For years, women in science, technology, engineering and mathematics had STEM. More than a label, it became a widely recognised identity that brought together people working across different disciplines under a shared banner. It gave people a sense of belonging and a simple way to describe a community that was larger than any individual job title.
Women working in social media, PR, advertising and marketing never really had an equivalent. More often than not, they were grouped under labels such as “marketing girlies.” While the term was often used with affection, it also had a habit of making a broad and influential profession feel smaller than it really was. The people building brands, shaping conversations, managing communities, influencing culture and driving growth were often described in a way that felt lighter than the work itself.
It is perhaps no coincidence that, in recent years, there has also been a growing tendency to repackage marketing in language that sounds more technical to make it more appealing to men. Marketers have become growth architects, brand engineers and demand generation specialists. Some of those titles reflect genuine specialisation, but they also reveal how we think about work. The closer a role sounds to engineering, systems or operations, the more seriously it is often taken.
If marketing already influences culture, drives revenue and shapes the way organisations communicate with the world, why does it sometimes feel the need to borrow the language of other professions in order to be taken seriously? That is one reason Women in SPAM feels significant. It gives the women doing it a shared identity and, in doing so, suggests that perhaps the profession never needed a more impressive-sounding title in the first place.

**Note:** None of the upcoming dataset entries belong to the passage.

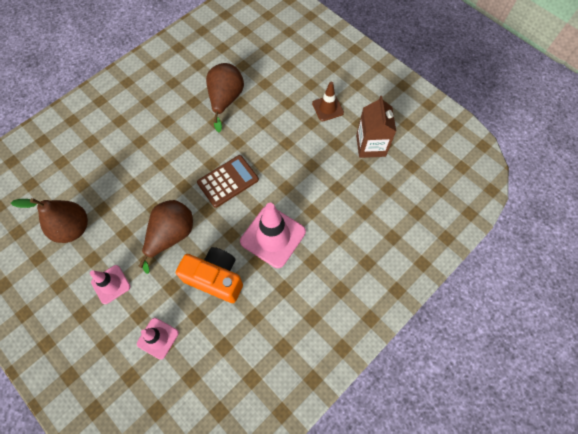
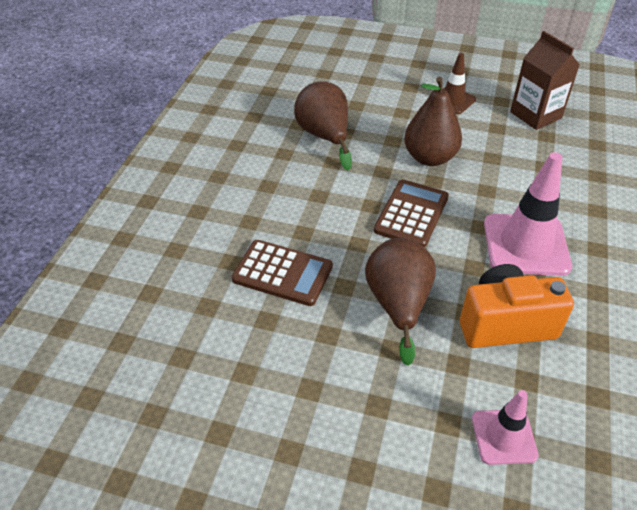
camera: 30 degrees left, 20 degrees down
(73, 228) = (244, 365): brown pear -> brown pear (429, 158)
(111, 284) = (369, 406): pink traffic cone -> none
(130, 184) = (282, 273): none -> brown calculator

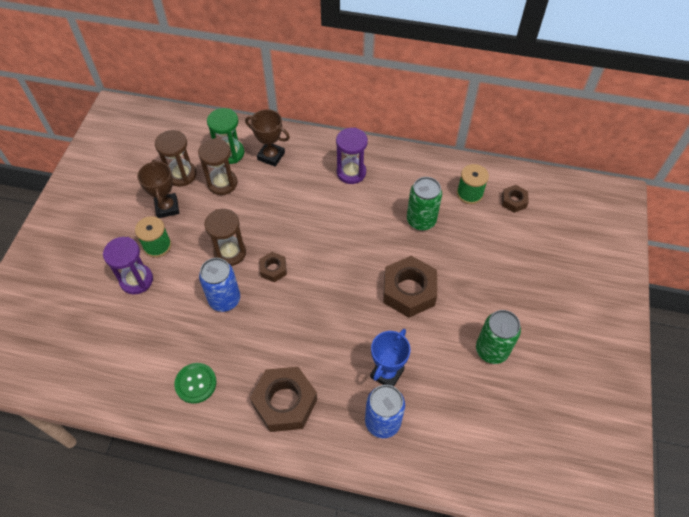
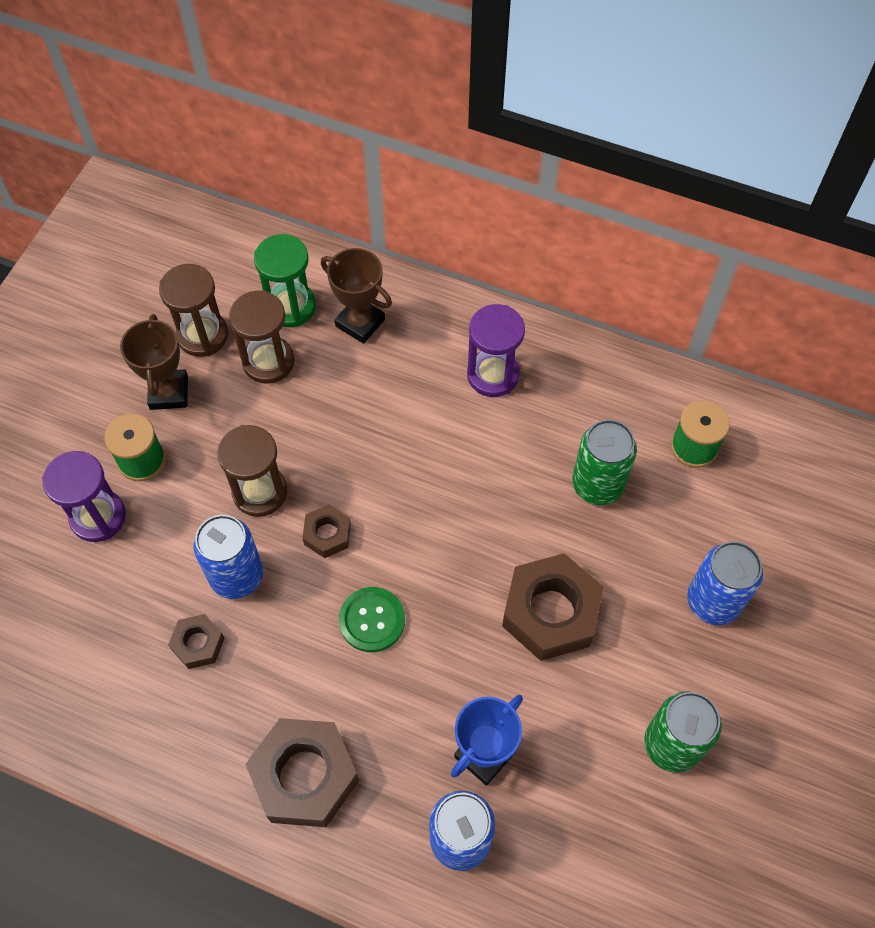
camera: 10 degrees right, 5 degrees up
(196, 383) = (165, 716): green button -> green button (372, 620)
(497, 271) = (713, 601): none -> blue can
(513, 201) = (769, 474): brown nut -> brown nut (198, 644)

What fascinates me is how little resistance there was to the name itself. Marketing is an industry that can spend months debating positioning, messaging and perception, yet the arrival of Women in SPAM was met with an enthusiasm that seemed to bypass all of those usual conversations. Nobody appeared particularly concerned that the acronym shared its name with junk email. Instead, people recognised it, shared it and immediately understood what it represented.
I think this is because names rarely carry as much weight as we imagine they do. Marketers often talk about branding as though the perfect name is the foundation on which everything else is built, but the opposite is often true. Meaning tends to flow toward communities rather than the other way around. A name becomes valuable when people decide it describes something they care about, and once that happens its original associations begin to matter less and less.
If the goal had been to create the most feel good acronym possible, it is easy to imagine a different outcome. We might have ended up with something like PRISM (PR, Reputation Management, Influencer Strategy, Social Media and Marketing) – a name that sounds thoughtful and carefully constructed. It would have looked impressive in a presentation deck and translated beautifully into conference branding. It also might have disappeared into the long list of perfectly competent professional initiatives that nobody remembers ten months later.
SPAM succeeded for reasons that have very little to do with conventional branding wisdom. It arrived at a moment when a large group of people were ready to claim an identity that felt larger than a job title and more meaningful than a stereotype. Once that need existed, the imperfections of the acronym became part of its charm rather than an obstacle to its adoption.
The internet has always had a tendency to embrace things that feel human over things that feel carefully put together. Women in SPAM doesn’t feel like a carefully engineered brand and that’s exactly why it is The Internet’s Favourite.